I know Ken Vandermark has been a Joe Morris fan since he lived in Boston, and placing Morris alongside the DKV Trio was an inspired move. I enjoyed this collaboration a lot more than the Knitting Factory CD that came out a while ago. The OkkaDisk Fred Anderson/DKV recordings were proof positive that the trio can collaborate with an extra instrumentalist without losing its own identity. Certainly Hamid Drake and Kent Kessler are a fluid rhythm section that Vandermark and Morris can really play together with and off of each other. Like on the end of the first track, “Standing Here”, when the rhythm section fall off and the saxophone and guitar move into an elaborate, interweaving skein of guitar and sax. An entire CD featuring such dense interplay might be too much to handle. The beauty of Deep Telling is that the musical pairings are switched off between all four musicians and a variety of duets and trios. Kent Kessler and Joe Morris duet on two tracks here, both of which are jaw dropping in their lyrical qualities and warmth.
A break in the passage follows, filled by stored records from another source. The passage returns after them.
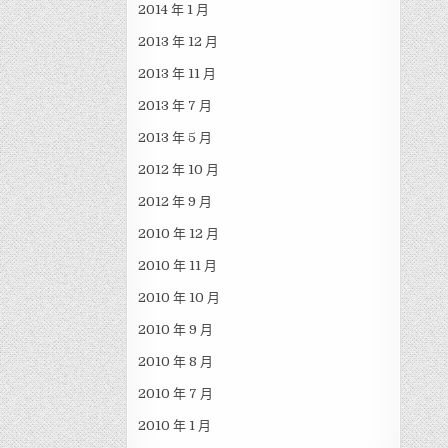
2014 年 1 月
2013 年 12 月
2013 年 11 月
2013 年 7 月
2013 年 5 月
2012 年 10 月
2012 年 9 月
2010 年 12 月
2010 年 11 月
2010 年 10 月
2010 年 9 月
2010 年 8 月
2010 年 7 月
2010 年 1 月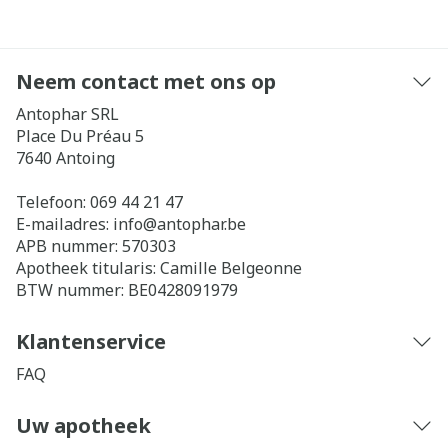
Neem contact met ons op
Antophar SRL
Place Du Préau 5
7640
Antoing
Telefoon:
069 44 21 47
E-mailadres:
info@
antophar.be
APB nummer:
570303
Apotheek titularis:
Camille Belgeonne
BTW nummer:
BE0428091979
Klantenservice
FAQ
Uw apotheek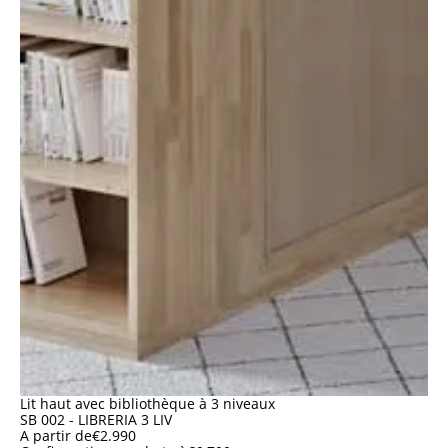
Lit haut avec bibliothèque à 3 niveaux
SB 002 - LIBRERIA 3 LIV
A partir de
€
2.990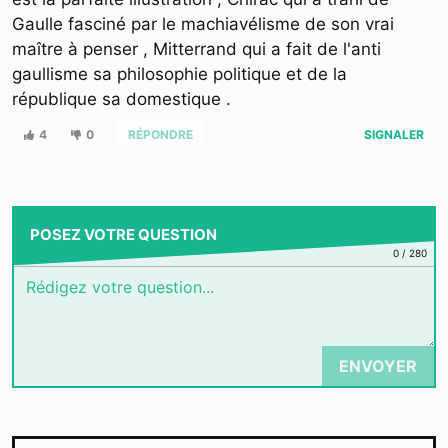
Gaulle fasciné par le machiavélisme de son vrai
maître à penser , Mitterrand qui a fait de l'anti
gaullisme sa philosophie politique et de la
république sa domestique .
4
0
RÉPONDRE
SIGNALER
POSEZ VOTRE QUESTION
0
/
280
ENVOYER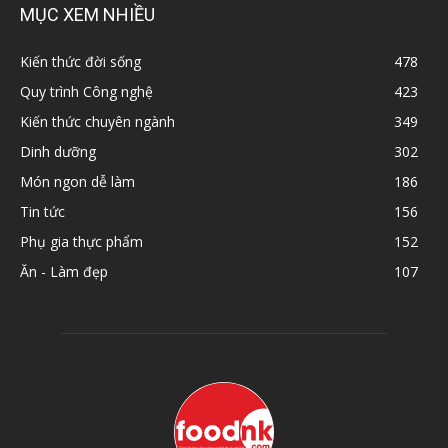
MỤC XEM NHIỀU
Kiến thức đời sống
478
Quy trình Công nghệ
423
Kiến thức chuyên ngành
349
Dinh dưỡng
302
Món ngon dễ làm
186
Tin tức
156
Phụ gia thực phẩm
152
Ăn - Làm đẹp
107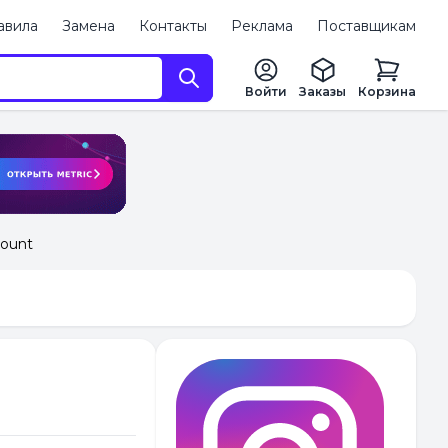
авила
Замена
Контакты
Реклама
Поставщикам
Войти
Заказы
Корзина
count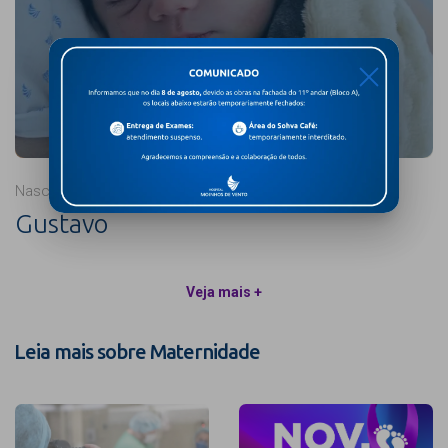
X
Nascido em 06/08/2026
Gustavo
Veja mais +
Leia mais sobre Maternidade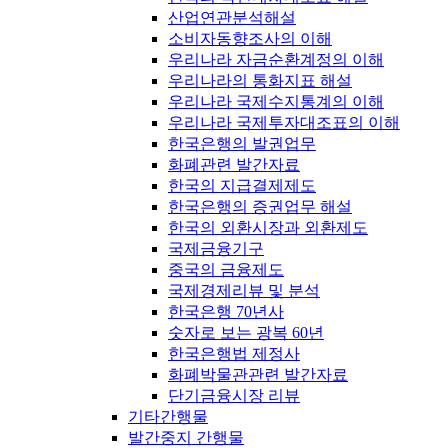
산업연관분석해설
소비자동향조사의 이해
우리나라 자금순환계정의 이해
우리나라의 통화지표 해설
우리나라 국제수지통계의 이해
우리나라 국제투자대조표의 이해
한국은행의 발권업무
화폐관련 발간자료
한국의 지급결제제도
한국은행의 증권업무 해설
한국의 외환시장과 외환제도
국제금융기구
중국의 금융제도
국제경제리뷰 및 분석
한국은행 70년사
숫자로 보는 광복 60년
한국은행법 제정사
화폐박물관관련 발간자료
단기금융시장 리뷰
기타간행물
발간중지 간행물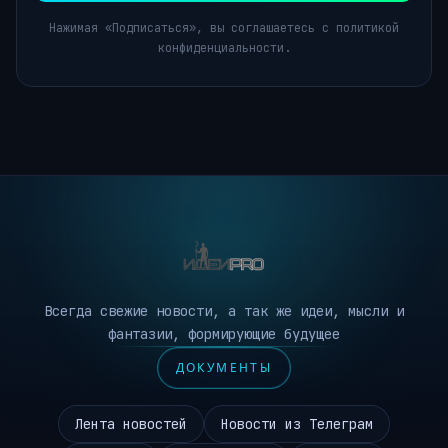
Нажимая «Подписаться», вы соглашаетесь с политикой
конфиденциальности.
Всегда свежие новости, а так же идеи, мысли и
фантазии, формирующие будущее
ДОКУМЕНТЫ
Лента новостей
Новости из Телеграм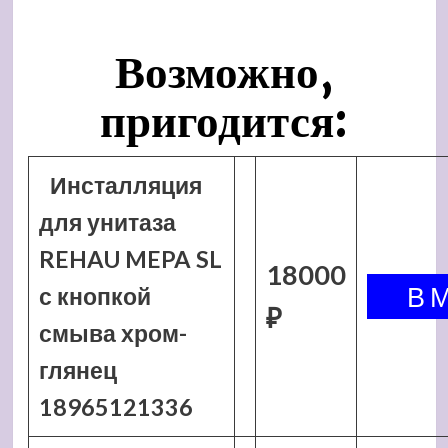
Возможно,
пригодится:
Инсталляция
для унитаза
REHAU MEPA SL
18000
с кнопкой
₽
смыва хром-
глянец
18965121336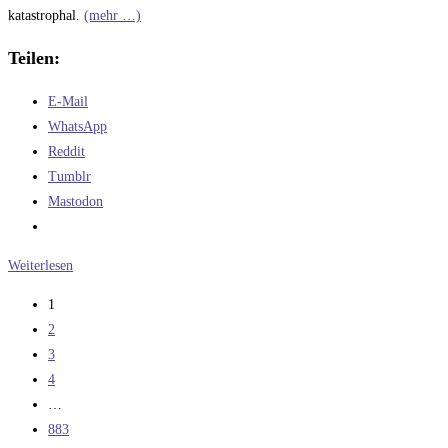
katastrophal.
(mehr …)
Teilen:
E-Mail
WhatsApp
Reddit
Tumblr
Mastodon
Nachlese
Weiterlesen
13-
1
ter
2
Teststart
3
des
4
Starships
…
IFT-
883
13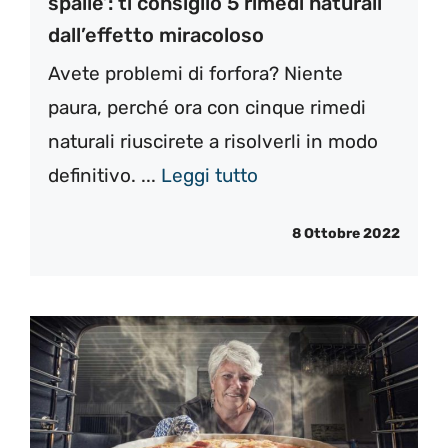
spalle’: ti consiglio 5 rimedi naturali
dall’effetto miracoloso
Avete problemi di forfora? Niente
paura, perché ora con cinque rimedi
naturali riuscirete a risolverli in modo
definitivo. ...
Leggi tutto
8 Ottobre 2022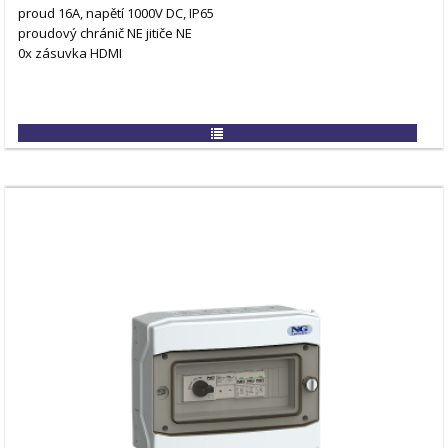
proud 16A, napětí 1000V DC, IP65
proudový chránič NE
jitiče NE
0x zásuvka HDMI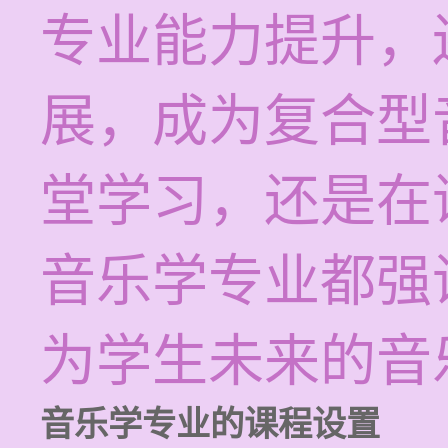
专业能力提升，
展，成为复合型
堂学习，还是在
音乐学专业都强
为学生未来的音
音乐学专业的课程设置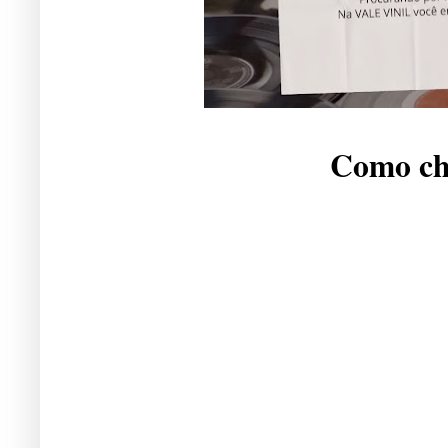
Como che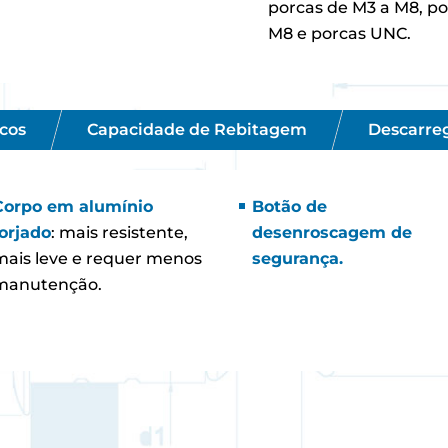
porcas de M3 a M8, po
M8 e porcas UNC.
cos
Capacidade de Rebitagem
Descarre
Corpo em alumínio
Botão de
forjado
: mais resistente,
desenroscagem de
mais leve e requer menos
segurança.
manutenção.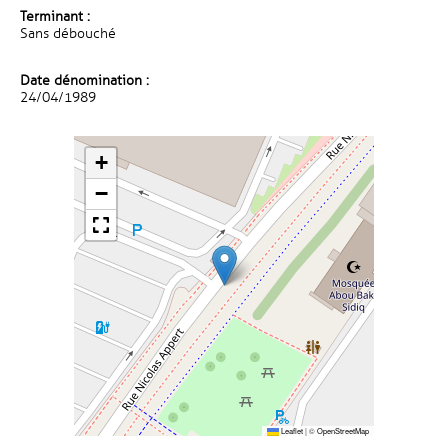
Terminant :
Sans débouché
Date dénomination :
24/04/1989
+
−
Leaflet
|
©
OpenStreetMap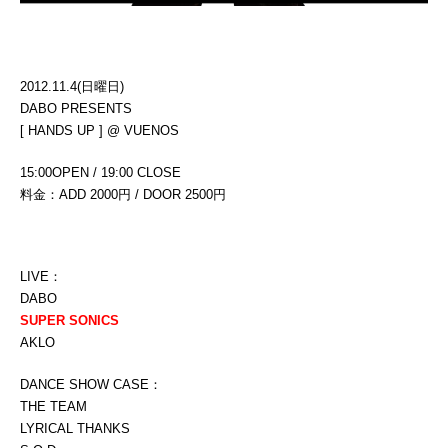
2012.11.4(日曜日)
DABO PRESENTS
[
HANDS UP ]
@ VUENOS
15:00OPEN / 19:00 CLOSE
料金：ADD 2000円 / DOOR 2500円
LIVE：
DABO
SUPER SONICS
AKLO
DANCE SHOW CASE：
THE TEAM
LYRICAL THANKS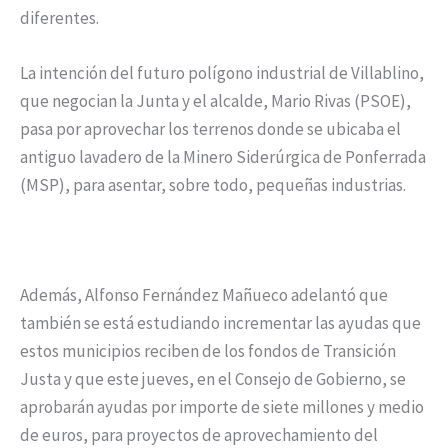
diferentes.
La intención del futuro polígono industrial de Villablino,
que negocian la Junta y el alcalde, Mario Rivas (PSOE),
pasa por aprovechar los terrenos donde se ubicaba el
antiguo lavadero de la Minero Siderúrgica de Ponferrada
(MSP), para asentar, sobre todo, pequeñas industrias.
Además, Alfonso Fernández Mañueco adelantó que
también se está estudiando incrementar las ayudas que
estos municipios reciben de los fondos de Transición
Justa y que este jueves, en el Consejo de Gobierno, se
aprobarán ayudas por importe de siete millones y medio
de euros, para proyectos de aprovechamiento del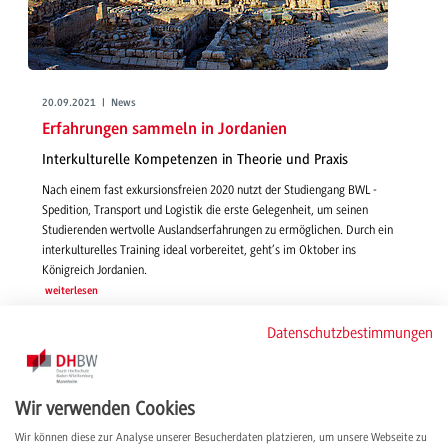
20.09.2021 | News
Erfahrungen sammeln in Jordanien
Interkulturelle Kompetenzen in Theorie und Praxis
Nach einem fast exkursionsfreien 2020 nutzt der Studiengang BWL -
Spedition, Transport und Logistik die erste Gelegenheit, um seinen
Studierenden wertvolle Auslandserfahrungen zu ermöglichen. Durch ein
interkulturelles Training ideal vorbereitet, geht’s im Oktober ins
Königreich Jordanien.
weiterlesen
Datenschutzbestimmungen
Wir verwenden Cookies
Wir können diese zur Analyse unserer Besucherdaten platzieren, um unsere Webseite zu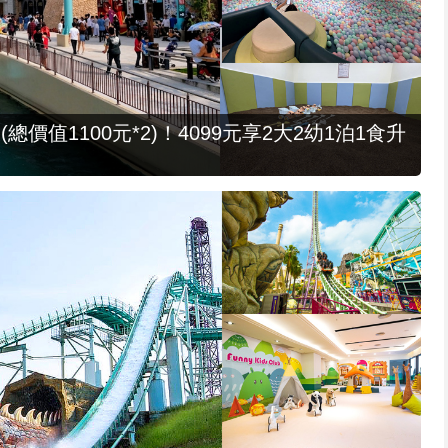
值1100元*2)！4099元享2大2幼1泊1食升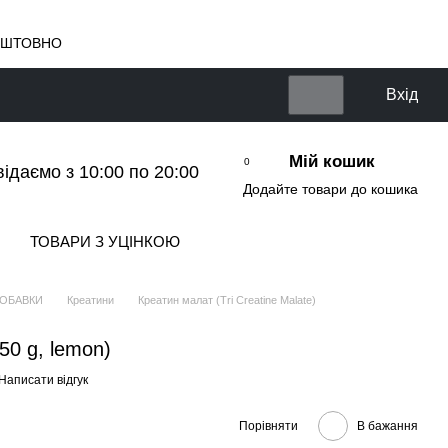
КОШТОВНО
Вхід
Мій кошик
0
відаємо з 10:00 по 20:00
Додайте товари до кошика
ТОВАРИ З УЦІНКОЮ
ДОБАВКИ
Креатини
Креатин малат (Tri Creatine Malate)
0 g, lemon)
Написати відгук
Порівняти
В бажання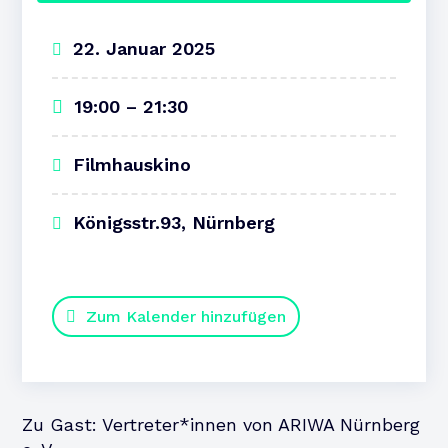
22. Januar 2025
19:00 – 21:30
Filmhauskino
Königsstr.93, Nürnberg
Zum Kalender hinzufügen
Zu Gast: Vertreter*innen von ARIWA Nürnberg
As complex as both Morris and Vandermark can get on their respective instruments, Deep Telling also has moments of stark simplicity. The lineup varies across the CD; Kessler, Drake, and Morris play in trio format on “Hollow Curve”, Drake, Vandermark, and Morris work together on “Breathe Easily”, and Kessler, Vandermark, and Morris play together on “To and From the Core”. The entire quartet plays together on three tracks. On “Narrative” Kessler begins on the bass as Drake carefully adds some percussive sounds and Vandermark moves in with a slow, soulful saxophone. At this point you appreciate not only the experience DKV Trio has playing together and what it brought to the recording session, but also the breadth of the Trio’s interests. The match with Joe Morris doesn’t lead to complexity for its own sake. As Morris carefully adds his own melodies to “Narrative” you reach a true understanding of the chemistry of this recording. Deep Telling is yet another excellent OkkaDisk release, an example of how the label continues to match fine improvisers from around the world with sympathetic Chicago musicians.